Selain Mobile Legends, Piala Presiden Esports 2020 Bakal Tambah Dua Game Lagi

Pernita Hestin Untari, Jurnalis · Minggu 24 Februari 2019 17:49 WIB
https: img-k.okeinfo.net content 2019 02 24 326 2022192 selain-mobile-legends-piala-presiden-esports-2020-bakal-tambah-dua-game-lagi-qJFBgY2Tcg.jpg (Foto: Pernita Hestin/Okezone)

JAKARTA - Indonesia Esports Association (IeSPA) kabarnya berencana untuk menambah cabang olahraga atau game untuk Piala Presiden Esports tahun depan.

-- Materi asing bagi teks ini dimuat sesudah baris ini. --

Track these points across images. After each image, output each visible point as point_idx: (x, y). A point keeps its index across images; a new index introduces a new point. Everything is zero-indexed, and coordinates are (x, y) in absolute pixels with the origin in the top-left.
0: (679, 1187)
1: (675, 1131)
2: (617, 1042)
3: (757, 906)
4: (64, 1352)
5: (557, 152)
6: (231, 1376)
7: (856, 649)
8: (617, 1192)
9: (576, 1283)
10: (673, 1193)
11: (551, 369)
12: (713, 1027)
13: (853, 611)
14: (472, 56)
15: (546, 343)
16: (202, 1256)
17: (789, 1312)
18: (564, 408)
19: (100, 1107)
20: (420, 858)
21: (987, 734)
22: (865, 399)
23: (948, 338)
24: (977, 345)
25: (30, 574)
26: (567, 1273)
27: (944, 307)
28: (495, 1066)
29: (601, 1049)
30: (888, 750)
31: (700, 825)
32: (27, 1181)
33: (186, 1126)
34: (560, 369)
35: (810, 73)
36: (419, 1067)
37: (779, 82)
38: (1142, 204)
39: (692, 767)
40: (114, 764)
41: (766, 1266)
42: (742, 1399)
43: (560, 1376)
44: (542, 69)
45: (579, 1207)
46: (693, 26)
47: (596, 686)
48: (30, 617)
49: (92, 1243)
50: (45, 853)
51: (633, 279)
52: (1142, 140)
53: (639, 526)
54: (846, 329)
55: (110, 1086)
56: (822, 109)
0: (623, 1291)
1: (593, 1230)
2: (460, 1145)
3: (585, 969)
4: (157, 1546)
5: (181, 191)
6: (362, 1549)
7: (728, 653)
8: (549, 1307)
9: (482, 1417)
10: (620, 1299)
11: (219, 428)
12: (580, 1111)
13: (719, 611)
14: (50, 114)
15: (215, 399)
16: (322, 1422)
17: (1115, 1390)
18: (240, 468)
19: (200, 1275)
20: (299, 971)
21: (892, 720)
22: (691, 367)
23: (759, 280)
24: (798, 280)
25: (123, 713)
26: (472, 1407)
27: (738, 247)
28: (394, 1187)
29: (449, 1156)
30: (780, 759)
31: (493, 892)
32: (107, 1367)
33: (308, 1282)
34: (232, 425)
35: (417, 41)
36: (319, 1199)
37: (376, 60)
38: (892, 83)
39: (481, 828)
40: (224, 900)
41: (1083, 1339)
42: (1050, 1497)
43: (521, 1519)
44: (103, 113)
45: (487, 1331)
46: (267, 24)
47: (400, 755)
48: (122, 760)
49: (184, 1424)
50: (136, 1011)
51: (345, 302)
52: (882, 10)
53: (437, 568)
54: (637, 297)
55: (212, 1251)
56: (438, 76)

Hal ini diungkapkan langsung oleh Angki Trijaka selaku Wakil Ketua Umum IeSPA.

"Akan ada rencana untuk menambah konten game di Piala Presiden Esports 2020. Sekarang ini kita tidak pungkiri bahwa Mobile Legends itu sangat populer dan minim kekerasan," kata Angki saat ditemui usai babak semi final untuk regional Jawa Tengah, di Jakarta Barat, Minggu (24/2/2019).

Dia menyebutkan jika pemilihan konten game memang harus selektif, pasalnya untuk menghindari adanya konten kekerasan.

"Jika ads konten kekerasan itu bertentangan dengan keinginan pemerintah dan stasiun televisi, karena ditayangkan langsung," imbuhnya.

(Baca juga: Piala Presiden Esports 2019, Ajang Mencari Atlet untuk Sea Games 2019)

Dia juga meyakini bahwa ke depannya akan mengidentifikasi mana game yang memiliki populasi tinggi dan aman dari kekerasan. "Kita ingin ada dua atau 3," katanya.

(Foto: Pernita/Okezone)

Meskipun demikian, dia juga tak menampik jika IeSPA akan mempertimbangkan game yang berada dalam cabang olahraga Sea Games 2019 yang saat ini sudah resmi akan dipertandingkan.

"Kalau yang di Sea Games mungkin bisa seperti Dota 2. Tapi memang kalau dilihat Dota itu berangkatnya lebih ke PC dan juga sekarang trend lebih mobile gaming. Jadi dengan smartphonenya bisa mencari dengan mudah, tapi kita lihat juga game PC masih memiliki market pasarnya sendiri, sepeti Dota 2 masih ada," imbuh dia.

Terlebih dari itu, dia masih belum bisa menyebutkan game apa saja yang diprediksi akan hadir dalam ajang Piala Presiden Esports 2020.

"Tapi nanti kita lihat dulu, karena dalam menentukan game itu kita butuh masukan dari lembaga-lembaga pemerintah seperti Kemenpora, Kemkominfo, dan Kantor Staf Presiden untuk next Piala Pesiden Esport nanti," pungkas Angki.